# Instructions for the task:
Repeat every record below exactly, omitting any pictures.
-- Given records follows --
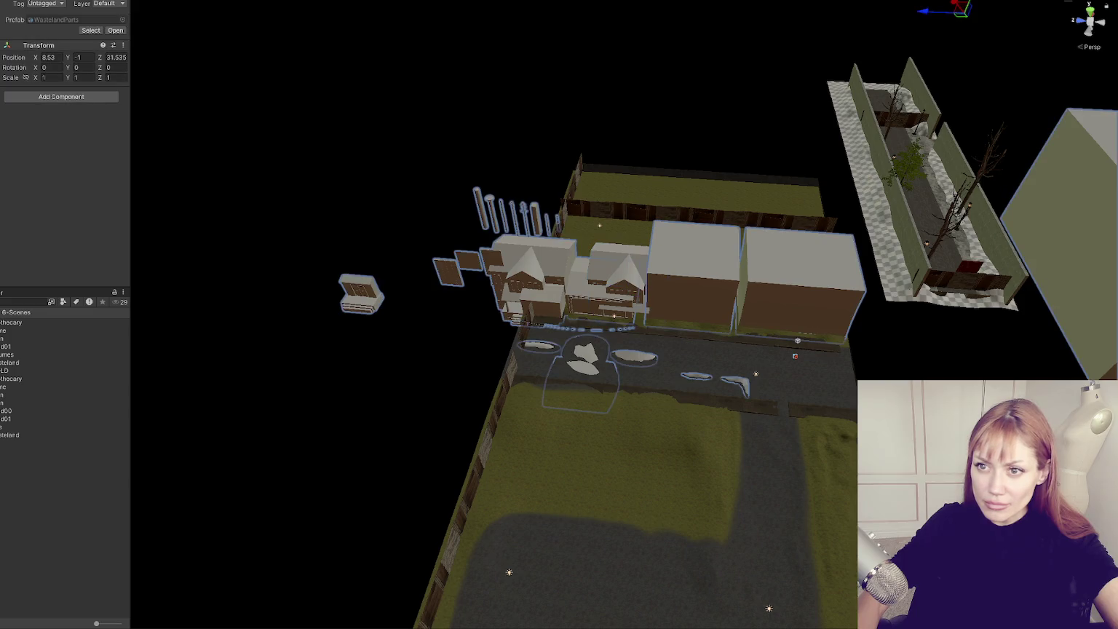
key(ctrl+z)
click(642, 286)
- Raise the house onto the ground and slide it toward the fence end of the lot
key(f)
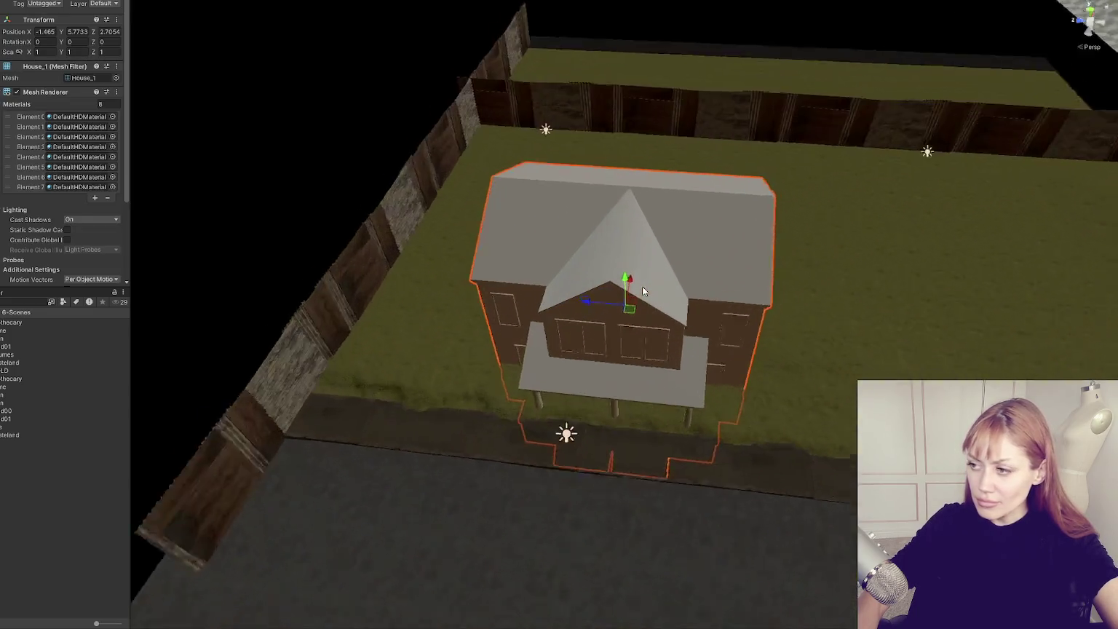
drag(704, 295, 75, 126)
-- Given records concluded --
# Written solution:
key(ctrl+z)
click(642, 286)
- Raise the house onto the ground and slide it toward the fence end of the lot
key(f)
drag(704, 295, 75, 126)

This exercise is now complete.